Hu is scheduled to arrive in Washington DC on Monday local time to attend the summit.
Since the leaders' last meeting in November, the two countries have clashed over such issues as Obama's endorsement of a $6.4-billion US arms sales deal with Taiwan, the US president's meeting with the Dalai Lama, Google's row with China's Internet regulators and the US pressure on China to appreciate its currency.
In another move, the US Treasury Department postponed a scheduled April 15 semi-annual currency report to the Congress, with some members demanding the report label China as a currency manipulator.
Although progress is not expected on concrete issues at the meeting, it will help mend ties, said Fu Mengzi, an American studies senior researcher at the China Institutes of Contemporary International Relations, adding that a face-to-face strategic dialogue between the two leaders will be helpful in easing tension.
"Disputes between the two countries over Taiwan, human rights and Tibet should not become obstacles for further cooperation," said Fu.

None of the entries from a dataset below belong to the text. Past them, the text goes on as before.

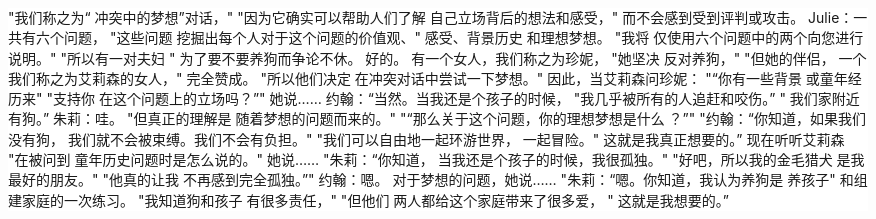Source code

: "我们称之为“
冲突中的梦想”对话，"
"因为它确实可以帮助人们了解
自己立场背后的想法和感受，"
而不会感到受到评判或攻击。
Julie：一共有六个问题，
"这些问题
挖掘出每个人对于这个问题的价值观、"
感受、背景历史
和理想梦想。
"我将
仅使用六个问题中的两个向您进行说明。"
"所以有一对夫妇
"
为了要不要养狗而争论不休。
好的。
有一个女人，我们称之为珍妮，
"她坚决
反对养狗，"
"但她的伴侣，
一个我们称之为艾莉森的女人，"
完全赞成。
"所以他们决定
在冲突对话中尝试一下梦想。"
因此，当艾莉森问珍妮：
"“你有一些背景
或童年经历来"
"支持你
在这个问题上的立场吗？”"
她说……
约翰：“当然。当我还是个孩子的时候，
"我几乎被所有的人追赶和咬伤。”
"
我们家附近有狗。”
朱莉：哇。
"但真正的理解是
随着梦想的问题而来的。"
"“那么关于这个问题，你的理想梦想是什么
？”"
"约翰：“你知道，如果我们没有狗，
我们就不会被束缚。我们不会有负担。"
"我们可以自由地一起环游世界，
一起冒险。"
这就是我真正想要的。”
现在听听艾莉森
"在被问到
童年历史问题时是怎么说的。"
她说……
"朱莉：“你知道，
当我还是个孩子的时候，我很孤独。"
"好吧，所以我的金毛猎犬
是我最好的朋友。"
"他真的让我
不再感到完全孤独。”"
约翰：嗯。
对于梦想的问题，她说……
"朱莉：“嗯。你知道，我认为养狗是
养孩子"
和组建家庭的一次练习。
"我知道狗和孩子
有很多责任，"
"但他们 两人都给这个家庭带来了很多爱，
"
这就是我想要的。”
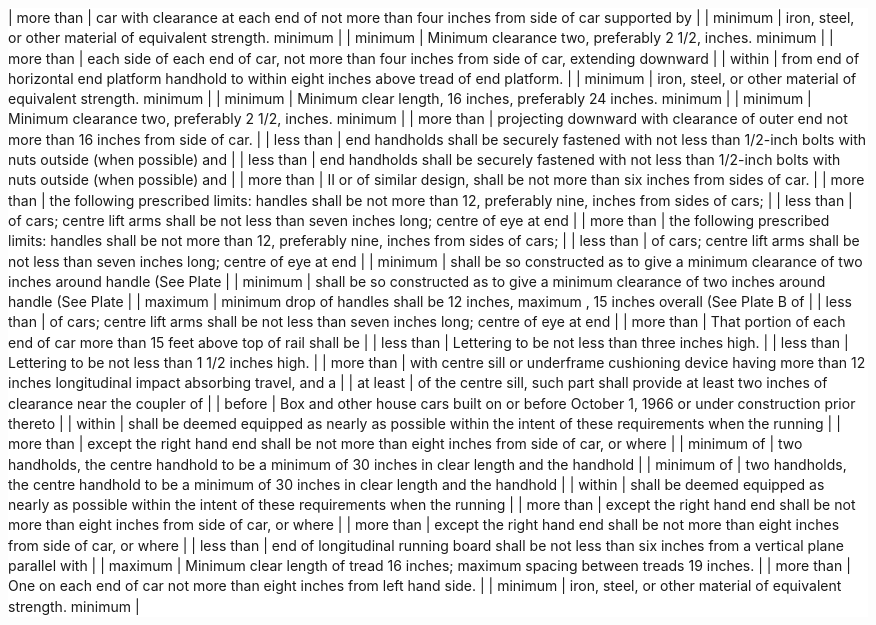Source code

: | more than     | car with clearance at each end of not more than four inches from side of car supported by                               |
| minimum       | iron, steel, or other material of equivalent strength. minimum                                                          |
| minimum       | Minimum clearance two, preferably 2 1/2, inches. minimum                                                                |
| more than     | each side of each end of car, not more than four inches from side of car, extending downward                            |
| within        | from end of horizontal end platform handhold to within  eight inches above tread of end platform.                       |
| minimum       | iron, steel, or other material of equivalent strength. minimum                                                          |
| minimum       | Minimum clear length, 16 inches, preferably 24 inches. minimum                                                          |
| minimum       | Minimum clearance two, preferably 2 1/2, inches. minimum                                                                |
| more than     | projecting downward with clearance of outer end not more than  16 inches from side of car.                              |
| less than     | end handholds shall be securely fastened with not less than 1/2-inch bolts with nuts outside (when possible) and        |
| less than     | end handholds shall be securely fastened with not less than 1/2-inch bolts with nuts outside (when possible) and        |
| more than     | II or of similar design, shall be not more than  six inches from sides of car.                                          |
| more than     | the following prescribed limits: handles shall be not more than 12, preferably nine, inches from sides of cars;         |
| less than     | of cars; centre lift arms shall be not less than seven inches long; centre of eye at end                                |
| more than     | the following prescribed limits: handles shall be not more than 12, preferably nine, inches from sides of cars;         |
| less than     | of cars; centre lift arms shall be not less than seven inches long; centre of eye at end                                |
| minimum       | shall be so constructed as to give a minimum clearance of two inches around handle (See Plate                           |
| minimum       | shall be so constructed as to give a minimum clearance of two inches around handle (See Plate                           |
| maximum       | minimum drop of handles shall be 12 inches, maximum , 15 inches overall (See Plate B of                                 |
| less than     | of cars; centre lift arms shall be not less than seven inches long; centre of eye at end                                |
| more than     | That portion of each end of car  more than 15 feet above top of rail shall be                                           |
| less than     | Lettering to be not  less than  three inches high.                                                                      |
| less than     | Lettering to be not  less than  1 1/2 inches high.                                                                      |
| more than     | with centre sill or underframe cushioning device having more than 12 inches longitudinal impact absorbing travel, and a |
| at least      | of the centre sill, such part shall provide at least two inches of clearance near the coupler of                        |
| before        | Box and other house cars built on or  before October 1, 1966 or under construction prior thereto                        |
| within        | shall be deemed equipped as nearly as possible within the intent of these requirements when the running                 |
| more than     | except the right hand end shall be not more than eight inches from side of car, or where                                |
| minimum of    | two handholds, the centre handhold to be a minimum of 30 inches in clear length and the handhold                        |
| minimum of    | two handholds, the centre handhold to be a minimum of 30 inches in clear length and the handhold                        |
| within        | shall be deemed equipped as nearly as possible within the intent of these requirements when the running                 |
| more than     | except the right hand end shall be not more than eight inches from side of car, or where                                |
| more than     | except the right hand end shall be not more than eight inches from side of car, or where                                |
| less than     | end of longitudinal running board shall be not less than six inches from a vertical plane parallel with                 |
| maximum       | Minimum clear length of tread 16 inches;  maximum  spacing between treads 19 inches.                                    |
| more than     | One on each end of car not  more than  eight inches from left hand side.                                                |
| minimum       | iron, steel, or other material of equivalent strength. minimum                                                          |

These topics will be mentioned, said Zhang Xiaodong, deputy chief of the Chinese Association for Middle East Studies. "But it is not likely that actual progress will be made on them (at this meeting)."
Washington may also continue to press for China's support on proposed UN sanctions on Iran's nuclear program. Iran and the Democratic People's Republic of Korea were not invited to the Nuclear Security Summit.
Washington is not expected to make any major offers to Beijing on the Iran issue, according to Fan Jishe, an American studies scholar at the Chinese Academy of Social Sciences.
"The persistent attitude of the US is that the Iran nuclear issue is closely linked to China's interests. (The US will regard) whatever decision China makes is based on its own interests, not an exchange with the US," Fan said.
China will have to consider how it wants to be viewed by the rest of the world when it exercises its influence as a major power, said Deepti Choubey, deputy director of the nuclear policy program at Washington-based Carnegie Endowment for International Peace.